The One Special Snowflake. If the EU was good for something, they’d force Apple to use a standard charging connector.

Not necessarily. MicroUSB is what we are stuck with. Its chief value is that it is everywhere.

Apple fanboys will appreciate anything The Fruit drops on them.

That’s why I mod my stuff to microUSB. I made myself a batch of breakout boards for the connectors. I have to redo them with thinner circuitboard material.

Here is one of my mods.
http://shaddack.twibright.com/projects/hw_NokiaE71powerhack/

Ummm… mod the case?

The Lightning won’t protect you from chewed cables. The Apple power bricks are known for cable wear at the end of the strain relief; I had to repair a number. OF COURSE the Fruit, in its infinite wisdom, ultrasound-welded the case shut, instead of using standard Philips screws (Nokia, why that three-pronged crap?) to hold it together, so I had to use a hot knife to cut it open to get inside, and then hot-glue the case shut again.

Given the benefits of compatibility, I’ll go for industry standard any day.

Lightning would be an acceptable choice, if the connector is easy to buy at the nearest parts store, including user-configurable chip that is built in, for cost not higher than twice the microUSB one.

Might alter the structural integrity, and thus the margin of safety against drops.

I’m pretty sure Apple products ship with a microUSB adapter in the EU.

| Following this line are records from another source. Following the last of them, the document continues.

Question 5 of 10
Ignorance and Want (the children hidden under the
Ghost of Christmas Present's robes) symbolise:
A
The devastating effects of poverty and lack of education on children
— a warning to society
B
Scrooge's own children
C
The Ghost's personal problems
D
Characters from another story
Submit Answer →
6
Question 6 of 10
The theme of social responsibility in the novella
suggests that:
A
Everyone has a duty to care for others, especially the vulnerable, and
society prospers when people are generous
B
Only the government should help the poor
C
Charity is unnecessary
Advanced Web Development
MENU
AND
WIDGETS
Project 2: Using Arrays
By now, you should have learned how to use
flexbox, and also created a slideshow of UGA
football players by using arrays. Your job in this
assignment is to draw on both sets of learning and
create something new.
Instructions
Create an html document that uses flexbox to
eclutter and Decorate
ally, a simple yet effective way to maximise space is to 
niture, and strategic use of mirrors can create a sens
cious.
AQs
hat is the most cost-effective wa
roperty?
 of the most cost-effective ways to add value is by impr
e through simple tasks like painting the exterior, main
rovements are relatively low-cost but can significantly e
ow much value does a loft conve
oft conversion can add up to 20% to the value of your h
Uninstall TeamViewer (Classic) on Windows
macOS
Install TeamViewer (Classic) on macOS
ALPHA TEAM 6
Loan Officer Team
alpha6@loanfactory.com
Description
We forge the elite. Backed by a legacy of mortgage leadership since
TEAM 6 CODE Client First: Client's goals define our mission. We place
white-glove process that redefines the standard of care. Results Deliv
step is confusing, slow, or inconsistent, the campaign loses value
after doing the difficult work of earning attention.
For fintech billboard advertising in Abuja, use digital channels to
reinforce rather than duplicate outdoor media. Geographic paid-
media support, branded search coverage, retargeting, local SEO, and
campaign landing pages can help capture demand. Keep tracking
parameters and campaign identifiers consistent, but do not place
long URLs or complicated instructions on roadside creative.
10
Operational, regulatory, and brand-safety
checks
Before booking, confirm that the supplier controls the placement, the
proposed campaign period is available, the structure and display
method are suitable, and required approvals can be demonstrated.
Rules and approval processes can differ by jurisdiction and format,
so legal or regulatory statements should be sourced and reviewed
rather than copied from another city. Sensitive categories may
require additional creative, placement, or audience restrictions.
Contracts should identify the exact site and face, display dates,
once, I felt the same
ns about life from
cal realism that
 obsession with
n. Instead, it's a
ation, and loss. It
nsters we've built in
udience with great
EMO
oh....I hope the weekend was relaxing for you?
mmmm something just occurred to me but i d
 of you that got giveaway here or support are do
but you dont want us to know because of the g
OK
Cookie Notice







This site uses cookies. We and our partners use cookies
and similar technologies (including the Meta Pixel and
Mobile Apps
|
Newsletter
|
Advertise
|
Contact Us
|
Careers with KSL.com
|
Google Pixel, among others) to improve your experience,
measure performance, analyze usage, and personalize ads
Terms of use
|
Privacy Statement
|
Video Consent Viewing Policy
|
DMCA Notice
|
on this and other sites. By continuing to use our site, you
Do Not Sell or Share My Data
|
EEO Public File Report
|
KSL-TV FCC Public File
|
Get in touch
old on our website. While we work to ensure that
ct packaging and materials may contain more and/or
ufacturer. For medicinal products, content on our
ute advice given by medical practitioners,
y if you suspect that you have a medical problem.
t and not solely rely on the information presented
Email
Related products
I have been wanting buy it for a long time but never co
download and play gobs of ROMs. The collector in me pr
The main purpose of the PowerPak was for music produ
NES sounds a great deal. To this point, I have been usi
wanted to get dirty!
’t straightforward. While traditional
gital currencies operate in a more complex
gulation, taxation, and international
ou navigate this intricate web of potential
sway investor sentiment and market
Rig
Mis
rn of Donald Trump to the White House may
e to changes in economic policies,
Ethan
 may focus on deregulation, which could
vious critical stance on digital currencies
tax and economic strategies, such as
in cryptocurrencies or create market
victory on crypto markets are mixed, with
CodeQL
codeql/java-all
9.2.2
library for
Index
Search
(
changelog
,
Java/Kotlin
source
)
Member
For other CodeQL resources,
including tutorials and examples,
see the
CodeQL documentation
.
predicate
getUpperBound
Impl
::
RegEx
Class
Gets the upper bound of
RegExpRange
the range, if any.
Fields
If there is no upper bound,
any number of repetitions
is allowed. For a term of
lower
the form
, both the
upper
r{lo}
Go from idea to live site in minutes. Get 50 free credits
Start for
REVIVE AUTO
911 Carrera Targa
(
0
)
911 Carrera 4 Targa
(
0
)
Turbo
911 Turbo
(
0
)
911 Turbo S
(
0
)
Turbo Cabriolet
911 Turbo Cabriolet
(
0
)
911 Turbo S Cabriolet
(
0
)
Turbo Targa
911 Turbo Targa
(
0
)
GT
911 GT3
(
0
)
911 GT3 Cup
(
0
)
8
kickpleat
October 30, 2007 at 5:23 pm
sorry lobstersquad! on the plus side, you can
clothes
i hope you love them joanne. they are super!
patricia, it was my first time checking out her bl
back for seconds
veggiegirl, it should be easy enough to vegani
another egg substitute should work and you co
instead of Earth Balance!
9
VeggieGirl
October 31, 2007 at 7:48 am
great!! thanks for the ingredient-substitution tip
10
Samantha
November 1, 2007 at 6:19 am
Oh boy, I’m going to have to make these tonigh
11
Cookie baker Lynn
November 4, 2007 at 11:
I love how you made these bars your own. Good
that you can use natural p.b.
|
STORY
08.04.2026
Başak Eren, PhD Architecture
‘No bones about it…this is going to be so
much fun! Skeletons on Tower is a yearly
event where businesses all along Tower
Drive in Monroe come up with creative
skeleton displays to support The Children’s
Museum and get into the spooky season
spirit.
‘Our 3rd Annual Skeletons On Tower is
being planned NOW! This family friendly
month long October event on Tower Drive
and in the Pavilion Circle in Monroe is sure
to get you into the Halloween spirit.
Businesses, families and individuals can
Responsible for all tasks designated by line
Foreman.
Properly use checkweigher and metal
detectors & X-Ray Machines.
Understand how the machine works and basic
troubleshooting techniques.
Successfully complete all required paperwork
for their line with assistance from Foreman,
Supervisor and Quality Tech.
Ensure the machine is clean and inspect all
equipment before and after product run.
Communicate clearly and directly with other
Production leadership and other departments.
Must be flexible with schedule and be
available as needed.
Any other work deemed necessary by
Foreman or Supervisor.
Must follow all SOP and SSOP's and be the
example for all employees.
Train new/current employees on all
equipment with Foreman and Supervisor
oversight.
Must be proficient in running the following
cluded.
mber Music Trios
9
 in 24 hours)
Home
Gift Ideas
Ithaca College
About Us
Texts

Also, from http://en.wikipedia.org/wiki/USB:

The European Standardisation Bodies CEN, CENELEC and ETSI (independent of the OMTP/GSMA proposal) defined a common External Power Supply (EPS) for use with smartphones sold in the EU based on micro-USB.[67] 14 of the world’s largest mobile phone manufacturers signed the EU’s common EPS Memorandum of Understanding (MoU).[68][69] Apple Inc., one of the original MoU signers, makes micro-USB adapters available – as permitted in the Common EPS MoU – for its iPhones equipped with Apple’s proprietary 30 pin dock connector or (later) “Lightning” connector.[70][71]

The newer micro-USB receptacles are designed for up to 10,000 cycles of
insertion and removal between the receptacle and plug, compared to 1,500
for the standard USB and 5,000 for the mini-USB receptacle.

USB 3.0 micro type-B is awful. I’m looking forward to type-C.